**JOB**
Please convert the data below into a JSON list of strings with one string per line, skipping blank lines and leaving out the pictures.

**INPUT FOR THIS TASK**
*** Block opens ***
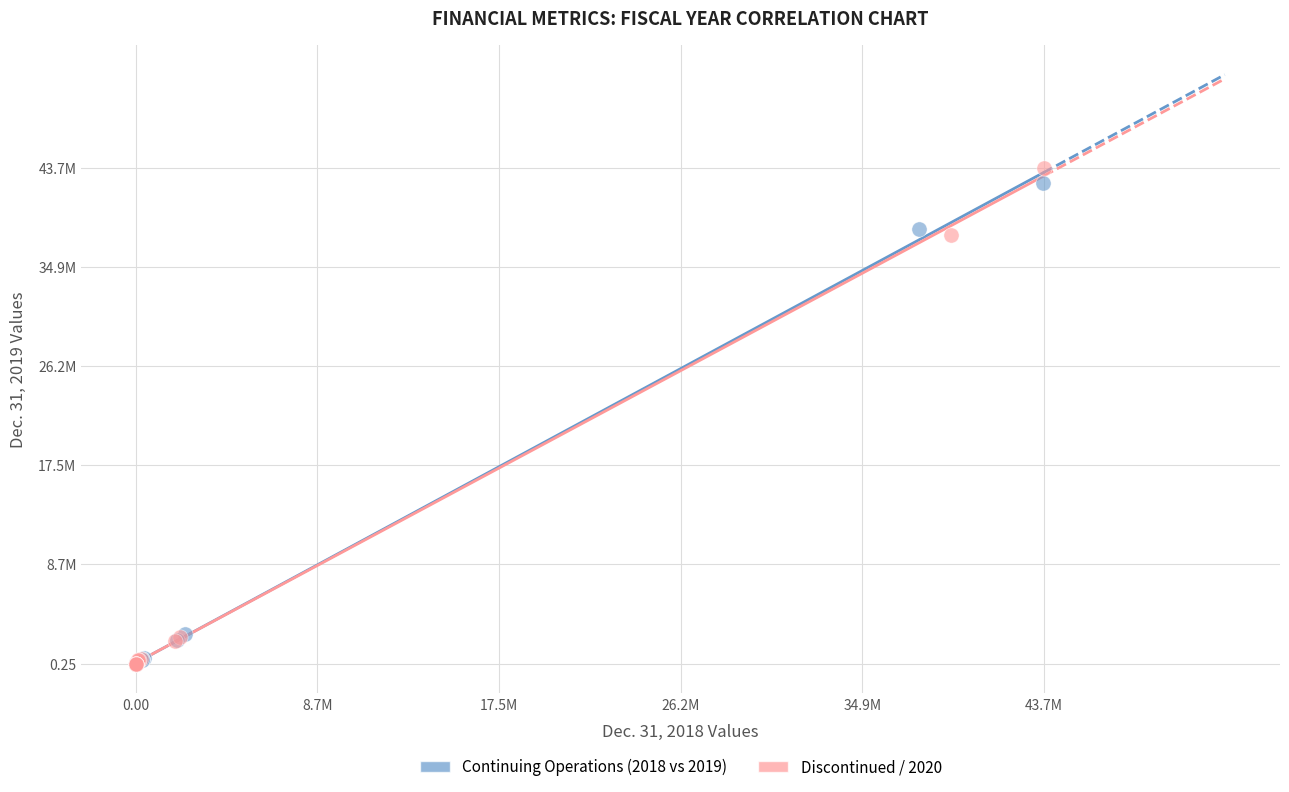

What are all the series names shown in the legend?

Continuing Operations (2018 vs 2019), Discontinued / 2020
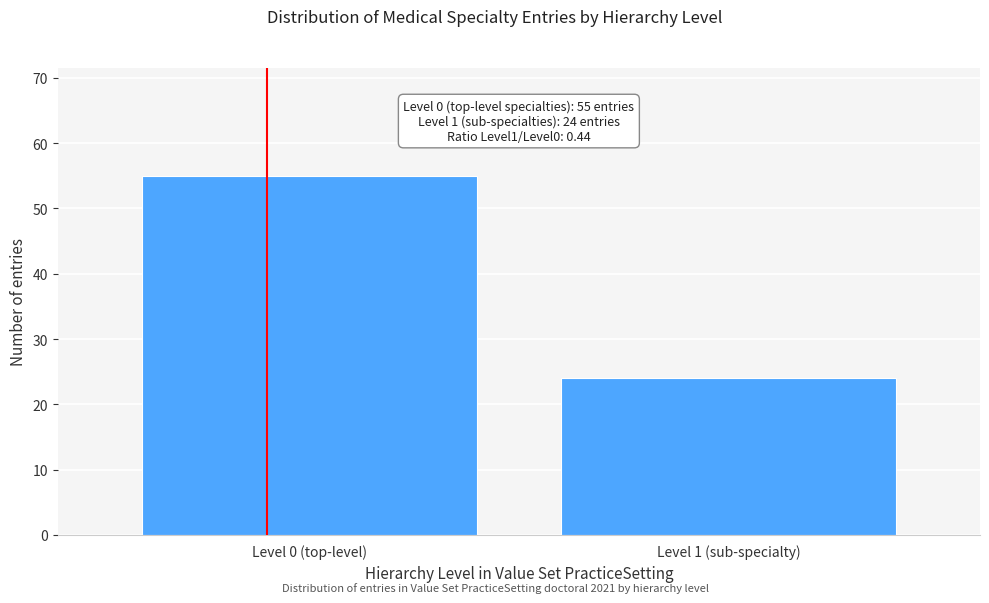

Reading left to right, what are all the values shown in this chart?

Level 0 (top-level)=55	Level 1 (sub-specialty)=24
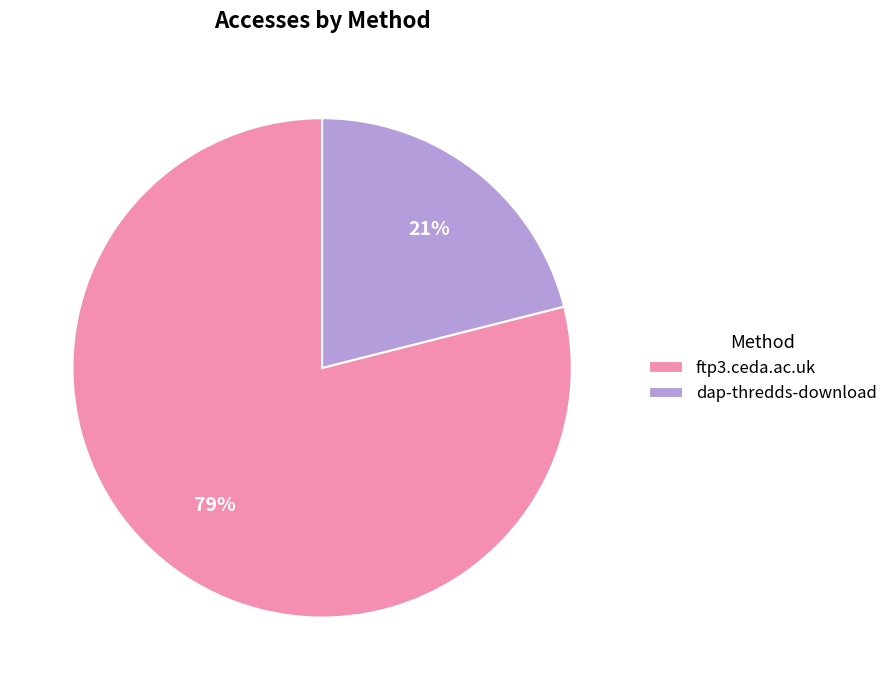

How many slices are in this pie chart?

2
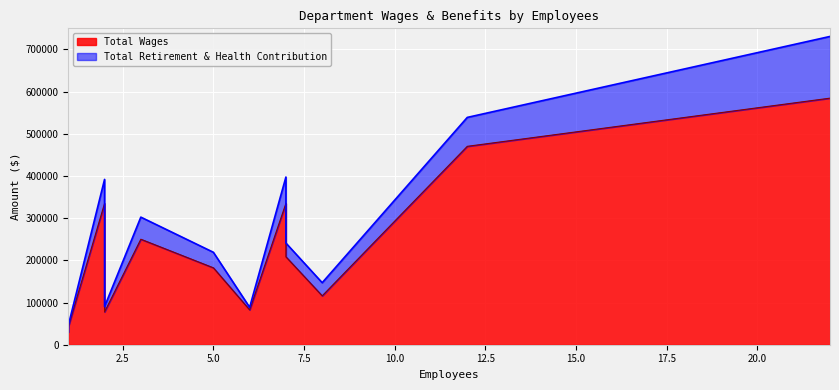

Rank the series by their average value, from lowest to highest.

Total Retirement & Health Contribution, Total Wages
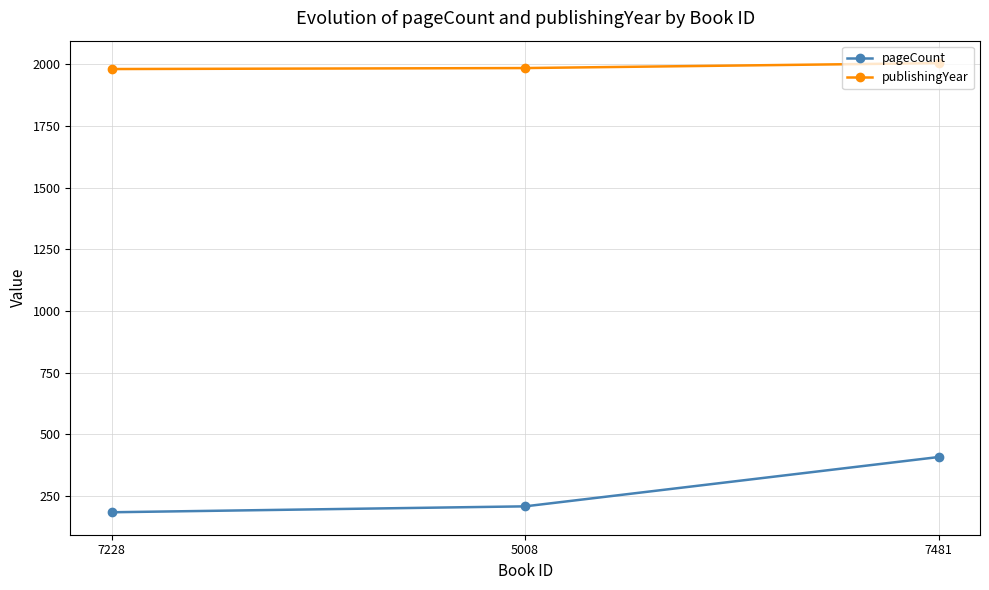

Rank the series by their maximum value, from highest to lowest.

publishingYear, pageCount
*** Block closes ***
**EXERCISE ANSWER**
[
  "What are all the series names shown in the legend?",
  "Continuing Operations (2018 vs 2019), Discontinued / 2020",
  "Reading left to right, what are all the values shown in this chart?",
  "Level 0 (top-level)=55\tLevel 1 (sub-specialty)=24",
  "How many slices are in this pie chart?",
  "2",
  "Rank the series by their average value, from lowest to highest.",
  "Total Retirement & Health Contribution, Total Wages",
  "Rank the series by their maximum value, from highest to lowest.",
  "publishingYear, pageCount"
]